── PROVIDED PASSAGE
Getting all the Xsan pieces straight in your head
When Xsan came out, it was the first time that the average Apple System Administrator had seen a Storage Area Network (SAN), and as a result, there’s a lot of questions about how to best deal the very fundamentals of an Xsan setup. Here we’re hoping to cover a lot of the questions that are being asked, and help you on your way to the healthiest Xsan environment you could get.
We’re going to start with the Xserve RAID (Redundant Array of Independent Disks), and discuss what types of RAID can be applied to disks:
RAID 0 – Striping data across multiple disks for highest storage performance, 100% storage efficiency, however, no data protection.
RAID 1 – Mirroring disks for redundancy, high read performance, reasonable write performance, however, storage efficiency is at 50%. This highly-redundant setup is ideal for metadata.
RAID 3 – Parity Data stored on a dedicated disk, reasonable read & write performance, increased data protection, unless parity drive and a data drive fail simultaneously. This used to be a rather popular form of RAID, but has pretty much been foregone in favor of RAID 5.
RAID 5 – Parity Data striped across all disks, high read & write performance, even greater data protection, and a storage efficiency of up to 85% across a set of seven drives. The Xserve RAID (XSR) is optimized for this setup, which is rather unusual in RAIDs, as most do best on a RAID 0.
RAID 10, 30 & 50 – these assume the use of software striping – since Xsan does it’s own striping (we’ll get more into this later on) these schemes aren’t appropriate for use with Xsan. Tthese RAID types are created by striping RAID 1, 3, or 5 sets.
RAID 1 is ideal for metadata use with it’s high read performance, and excellent redundancy, since metadata only takes up 1GB per million files we’re not too worried about storage efficiency here either. You could use a RAID 5 set for the metadata, but you’d be tying up more drives for no real benefit.
────
* WHAT TO WORK ON
[1] Reproduce word for word the part of the Xsan RAID write-up starting with "Getting all the" and going on through "ideal for metadata.".
[2] Pick up the Xsan and RAID write-up after its last sentence and carry it further.
── DATA BELOW
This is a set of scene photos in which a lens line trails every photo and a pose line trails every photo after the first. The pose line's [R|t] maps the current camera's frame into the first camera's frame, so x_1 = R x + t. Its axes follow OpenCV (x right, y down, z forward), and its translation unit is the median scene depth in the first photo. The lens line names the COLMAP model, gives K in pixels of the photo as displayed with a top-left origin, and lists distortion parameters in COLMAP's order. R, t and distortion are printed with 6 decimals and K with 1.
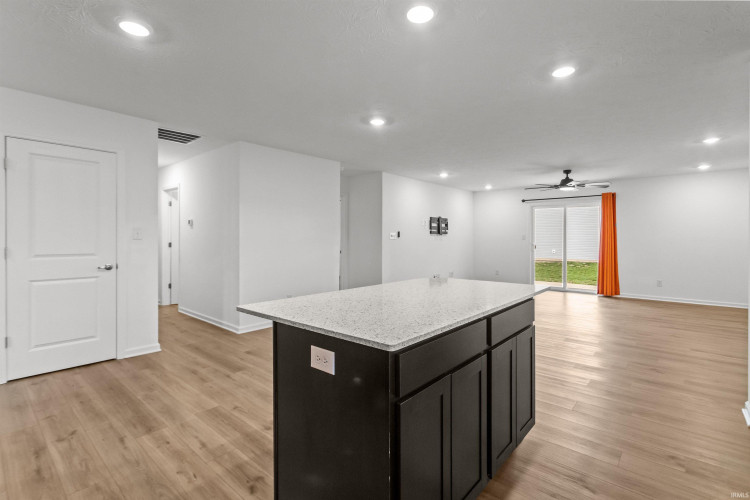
lens RADIAL K [[352.7, 0, 375.0], [0, 352.7, 242.7], [0, 0, 1]] dist [0.001094, -0.000619]
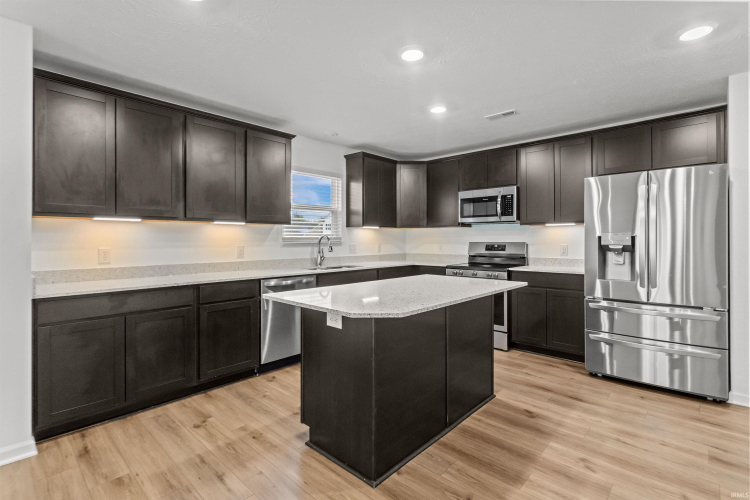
────
* TASK ANSWERS
[1]
Getting all the Xsan pieces straight in your head
When Xsan came out, it was the first time that the average Apple System Administrator had seen a Storage Area Network (SAN), and as a result, there’s a lot of questions about how to best deal the very fundamentals of an Xsan setup. Here we’re hoping to cover a lot of the questions that are being asked, and help you on your way to the healthiest Xsan environment you could get.
We’re going to start with the Xserve RAID (Redundant Array of Independent Disks), and discuss what types of RAID can be applied to disks:
RAID 0 – Striping data across multiple disks for highest storage performance, 100% storage efficiency, however, no data protection.
RAID 1 – Mirroring disks for redundancy, high read performance, reasonable write performance, however, storage efficiency is at 50%. This highly-redundant setup is ideal for metadata.

[2]
RAID 5 is going to be our best option for redundancy and performance on our non-metadata disks.
With this in mind, here is how our 2 RAIDs are set up visually. Notice that the other drives in our RAID 5 setups are left un-used, this gets used as a hot spare, and is instantly picked up by the RAID set in case of a failure. Ideally we do not want to use the spaces (the other 4 drive bays) allowed to us in the remainder of the RAID controller where our 2 disk RAID 1 (plus 1 hot spare) for metadata resides. Metadata consists of small files being read and written very frequently – anything else we task that RAID controller with is going to slow down how quickly metadata can be read and written, which means latency on our SAN that we don’t want!
Keep in mind that RAID 0 is traditionally marginally faster than RAID 5 (with the XSR being optimized for RAID 5 the performance is actually very close, and in many cases RAID 5, as strange as this sounds, will be faster than RAID 0), but you should only even think about using RAID 0 if you don’t mind losing ALL of your data – there aren’t many applications where this applies – an example may be using RAID 0 for writing/reading rendered files to and from, consider how long it took you to generate these rendered files, and what it would involve to recreate them if needed, if you can shrug your shoulders at losing all that data, then go ahead and play with RAID 0.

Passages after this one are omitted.